Given text -
Ancient Egyptian Vizier to His Son
Around the year 2350 BC, a man named Ptahhotep was vizier to the pharaoh of ancient Egypt. The vizier was the highest ranking official in ancient Egyptian “government”, and usually the right-hand man of the pharaoh. Ptahhotep was therefore a successful man, entrusted by his king to bear a big part of the burden of running the country.
Even almost 4500 years ago, Egyptian society was already sophisticated enough to have built the great pyramids of Giza. The government was busy. They were implementing large-scale architectural projects, they were administering the country’s judicial system, they were ensuring adequate supply of food and water to its cities, and they were collecting taxes from Egypt’s citizens to keep the whole thing funded. It was a complex operation, and if the pharaoh appointed Ptahhotep to be the head of the organisation, it meant that he was probably an individual who knew what to do and how to get it done.
The vizier had a son, and no doubt being aware that he had accrued a lot of practical wisdom throughout his life, he decided to write a short text listing 43 rules for his son to live by.
What did this man ancient man believe were the basic principles to teach to his son which made him a good person, fit to run the country alongside the king?
They’re an interesting set of rules. One of them (rule 20) is exactly the same as one of the Old Testament’s ten commandments. Another (rule 1) bears a striking resemblance to one of the rules from the 2018 best-selling self-help book, 12 Rules for Life. Yet another (rule 35) is a copy of one of Robert Greene’s 48 Laws of Power. It seems that, over 4500 years later, these ancient maxims would still resonate with a modern audience. Ptahhotep might have been a New York Times best-selling author if he had lived today.
I’ve paraphrased the rules below so that they’re written in my own everyday language as clearly as I can manage, while being careful not to distort the meaning of the text, as far as I understand it. You can find the full English translation of the original ancient Egyptian text on Project Gutenberg, for free.
- Don’t let your education make you arrogant. Be humble when you talk to someone and assume they might have something to teach you, regardless of whether they’re more or less educated than you.
- If you get into an argument with someone older and wiser, don’t get angry. Keep your hands by your side and don’t speak aggressively or disagree. If they talk to you as if you were ignorant, your humility will change their mind.
- If you get into an argument with one of your peers, don’t stay silent if he says something you disagree with.
- If you get into an argument with someone less well-off or less wise, leave it alone. It would be a shame to confuse someone just because you wanted to vent the anger you feel in your heart.
- If you’re a leader, lead by example. You should trust in Truth, the law, and the wisdom passed on from father to son. By doing so, your own conduct will be good, and you’ll set a good example for others.
- Don’t rule by fear. If you cause others to be afraid, you yourself will become fearful.

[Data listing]

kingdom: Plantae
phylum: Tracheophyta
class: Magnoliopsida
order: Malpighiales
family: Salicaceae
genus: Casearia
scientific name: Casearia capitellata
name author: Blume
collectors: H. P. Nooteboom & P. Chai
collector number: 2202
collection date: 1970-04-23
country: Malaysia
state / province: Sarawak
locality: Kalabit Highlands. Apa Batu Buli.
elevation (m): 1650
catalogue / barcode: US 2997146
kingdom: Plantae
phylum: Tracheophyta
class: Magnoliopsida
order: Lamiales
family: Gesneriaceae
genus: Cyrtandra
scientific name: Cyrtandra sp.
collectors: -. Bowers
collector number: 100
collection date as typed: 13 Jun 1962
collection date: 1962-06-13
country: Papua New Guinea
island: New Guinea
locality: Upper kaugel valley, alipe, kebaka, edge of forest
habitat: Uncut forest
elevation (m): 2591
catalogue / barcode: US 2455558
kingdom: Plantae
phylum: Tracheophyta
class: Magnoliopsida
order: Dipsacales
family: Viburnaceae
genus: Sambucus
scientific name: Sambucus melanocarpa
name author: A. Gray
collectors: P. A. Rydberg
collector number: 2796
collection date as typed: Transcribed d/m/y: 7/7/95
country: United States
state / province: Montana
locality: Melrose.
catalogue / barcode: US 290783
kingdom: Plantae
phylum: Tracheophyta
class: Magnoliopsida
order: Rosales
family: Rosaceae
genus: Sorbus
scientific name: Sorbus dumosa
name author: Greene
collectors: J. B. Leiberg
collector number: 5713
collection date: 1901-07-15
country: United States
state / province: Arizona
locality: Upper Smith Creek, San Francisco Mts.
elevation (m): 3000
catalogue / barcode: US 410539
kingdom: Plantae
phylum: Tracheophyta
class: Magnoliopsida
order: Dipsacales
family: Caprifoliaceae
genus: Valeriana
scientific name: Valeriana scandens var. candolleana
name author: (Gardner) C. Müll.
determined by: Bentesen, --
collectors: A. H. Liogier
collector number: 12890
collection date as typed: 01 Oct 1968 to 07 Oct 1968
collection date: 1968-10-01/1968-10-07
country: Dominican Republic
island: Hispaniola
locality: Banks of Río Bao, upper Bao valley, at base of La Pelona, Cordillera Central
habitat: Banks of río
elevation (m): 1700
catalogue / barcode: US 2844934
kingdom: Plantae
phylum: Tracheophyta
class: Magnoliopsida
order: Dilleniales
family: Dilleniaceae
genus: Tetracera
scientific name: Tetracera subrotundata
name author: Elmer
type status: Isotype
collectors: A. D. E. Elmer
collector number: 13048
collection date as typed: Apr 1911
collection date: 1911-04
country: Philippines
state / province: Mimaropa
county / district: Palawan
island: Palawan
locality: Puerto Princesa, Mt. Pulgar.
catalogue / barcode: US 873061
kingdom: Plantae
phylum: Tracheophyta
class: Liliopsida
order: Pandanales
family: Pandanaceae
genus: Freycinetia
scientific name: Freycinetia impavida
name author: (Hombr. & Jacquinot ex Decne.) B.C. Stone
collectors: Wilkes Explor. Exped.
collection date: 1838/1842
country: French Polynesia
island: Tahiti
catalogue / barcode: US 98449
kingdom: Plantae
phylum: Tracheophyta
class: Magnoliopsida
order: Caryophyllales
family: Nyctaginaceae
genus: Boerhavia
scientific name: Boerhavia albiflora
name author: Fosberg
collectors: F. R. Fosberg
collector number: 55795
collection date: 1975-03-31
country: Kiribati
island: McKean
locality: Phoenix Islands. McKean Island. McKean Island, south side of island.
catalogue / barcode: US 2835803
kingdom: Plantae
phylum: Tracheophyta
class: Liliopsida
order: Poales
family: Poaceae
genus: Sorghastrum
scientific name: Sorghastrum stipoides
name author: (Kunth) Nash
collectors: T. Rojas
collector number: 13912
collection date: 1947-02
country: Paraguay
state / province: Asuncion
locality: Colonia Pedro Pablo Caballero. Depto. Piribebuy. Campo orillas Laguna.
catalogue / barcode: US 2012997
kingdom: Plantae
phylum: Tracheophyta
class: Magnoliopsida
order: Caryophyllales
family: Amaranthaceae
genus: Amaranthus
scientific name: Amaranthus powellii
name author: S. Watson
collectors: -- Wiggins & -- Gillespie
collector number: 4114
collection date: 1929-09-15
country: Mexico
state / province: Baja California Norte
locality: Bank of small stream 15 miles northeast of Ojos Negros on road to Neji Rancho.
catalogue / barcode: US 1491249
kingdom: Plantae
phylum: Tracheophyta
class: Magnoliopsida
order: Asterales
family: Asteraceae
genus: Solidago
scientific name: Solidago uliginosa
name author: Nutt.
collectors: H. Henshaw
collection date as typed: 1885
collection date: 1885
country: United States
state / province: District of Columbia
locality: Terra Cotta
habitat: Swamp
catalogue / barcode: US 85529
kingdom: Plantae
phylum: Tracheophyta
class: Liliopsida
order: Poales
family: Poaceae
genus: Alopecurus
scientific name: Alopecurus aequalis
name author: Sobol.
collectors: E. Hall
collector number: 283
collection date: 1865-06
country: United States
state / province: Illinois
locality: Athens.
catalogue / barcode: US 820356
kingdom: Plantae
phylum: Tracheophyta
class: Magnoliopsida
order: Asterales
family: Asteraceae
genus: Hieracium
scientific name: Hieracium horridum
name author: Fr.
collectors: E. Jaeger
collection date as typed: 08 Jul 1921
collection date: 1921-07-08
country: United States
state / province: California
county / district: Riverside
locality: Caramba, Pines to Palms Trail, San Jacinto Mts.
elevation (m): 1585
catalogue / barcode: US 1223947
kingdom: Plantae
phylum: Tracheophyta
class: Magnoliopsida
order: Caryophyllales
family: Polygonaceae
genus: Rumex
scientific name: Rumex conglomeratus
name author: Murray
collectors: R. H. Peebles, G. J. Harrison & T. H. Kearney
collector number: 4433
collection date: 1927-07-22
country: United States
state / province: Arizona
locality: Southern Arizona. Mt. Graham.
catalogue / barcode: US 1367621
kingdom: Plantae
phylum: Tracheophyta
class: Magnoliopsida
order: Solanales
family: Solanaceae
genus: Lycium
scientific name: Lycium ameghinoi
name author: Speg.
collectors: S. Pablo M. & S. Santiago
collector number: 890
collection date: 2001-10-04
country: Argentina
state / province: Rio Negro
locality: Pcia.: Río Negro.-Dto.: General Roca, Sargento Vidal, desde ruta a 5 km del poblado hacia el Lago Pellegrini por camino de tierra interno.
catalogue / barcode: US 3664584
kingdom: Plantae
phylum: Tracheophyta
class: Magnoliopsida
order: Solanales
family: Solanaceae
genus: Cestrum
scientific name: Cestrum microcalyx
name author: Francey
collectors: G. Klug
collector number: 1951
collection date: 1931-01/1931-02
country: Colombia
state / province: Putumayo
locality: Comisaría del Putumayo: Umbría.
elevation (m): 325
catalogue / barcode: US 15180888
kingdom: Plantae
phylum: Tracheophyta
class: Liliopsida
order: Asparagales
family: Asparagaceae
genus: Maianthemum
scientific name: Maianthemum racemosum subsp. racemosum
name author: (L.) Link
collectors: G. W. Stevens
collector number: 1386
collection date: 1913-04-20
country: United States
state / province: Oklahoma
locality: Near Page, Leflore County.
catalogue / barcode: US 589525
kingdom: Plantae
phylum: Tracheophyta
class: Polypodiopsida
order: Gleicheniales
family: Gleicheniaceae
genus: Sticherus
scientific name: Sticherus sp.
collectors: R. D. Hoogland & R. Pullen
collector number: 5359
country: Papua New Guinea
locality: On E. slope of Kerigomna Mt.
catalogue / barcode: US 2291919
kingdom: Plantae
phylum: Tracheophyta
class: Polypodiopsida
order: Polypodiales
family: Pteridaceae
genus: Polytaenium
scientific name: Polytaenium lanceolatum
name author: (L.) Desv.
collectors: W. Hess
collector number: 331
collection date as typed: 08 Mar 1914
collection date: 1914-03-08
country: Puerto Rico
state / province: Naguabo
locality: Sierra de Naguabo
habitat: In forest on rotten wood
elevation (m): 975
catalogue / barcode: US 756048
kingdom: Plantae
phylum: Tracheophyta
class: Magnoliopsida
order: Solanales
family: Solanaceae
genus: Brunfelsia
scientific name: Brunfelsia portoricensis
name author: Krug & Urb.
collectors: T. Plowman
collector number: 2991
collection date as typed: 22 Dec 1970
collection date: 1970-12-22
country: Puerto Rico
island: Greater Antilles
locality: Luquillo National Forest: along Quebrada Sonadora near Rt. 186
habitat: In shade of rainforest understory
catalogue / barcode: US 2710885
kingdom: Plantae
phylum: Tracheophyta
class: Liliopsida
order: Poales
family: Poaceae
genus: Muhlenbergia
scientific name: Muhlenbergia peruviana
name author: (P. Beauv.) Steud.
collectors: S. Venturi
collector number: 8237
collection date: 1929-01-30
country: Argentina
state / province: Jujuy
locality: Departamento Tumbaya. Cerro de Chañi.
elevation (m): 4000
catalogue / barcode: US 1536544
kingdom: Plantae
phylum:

Work to complete -
a - In the essay on Ptahhotep, which of his rules is said to copy one of Robert Greene's 48 Laws of Power?
b - Continue the essay on Ptahhotep from its last rule onward.
None of the entries above matter here.

Solved tasks -
a - Rule 35.

b -
- If you’re the guest of a good person, take whatever food they offer you, don’t stare at them, don’t start discussing a topic unless they initiate it, answer them when they ask you a question, and move as your soul guides you.
- If you’re asked to relay a message between two people, convey the message exactly, without distorting the truth or mixing in your own feelings.
- If you’ve ploughed a field, gather your harvest and be content with it. Don’t look to your neighbour’s table. Whether you had a bad harvest or whether you haven’t been able to have kids, you shouldn’t assume others have better lives than you, and you shouldn’t be envious of them.
- If you’re not doing well, find someone who is and work for them. Good things come to those who seek them out, but those who passively wait for good things to happen to them will not be rewarded.
- Follow your heart, and don’t work more than you need to. It’s important to give time to following your heart every day, after you’ve finished working. It keeps your soul at ease and allows you to enjoy the fruits of your labour.
- You should have children if you can. Reward them if they behave, and discipline them if they don’t. Protect them from bad influences so that they don’t lose their bearings in life.
- If you work in an organisation, finish your tasks and don’t be late or absent. Organisations function according to rules, plans, and methods.
- If you’re with other people, make sure that love is the only desire of your heart which you act on. People will love you for it. If instead, when you’re with others, your heart obeys what your belly desires, you’ll become hated by other people.
- If you’re talking to your boss, report your actions without hiding anything.
- If you’re a leader, make sure your rules are followed, keep a long-term view, and don’t accept too many favours or people will become excessively servile with you.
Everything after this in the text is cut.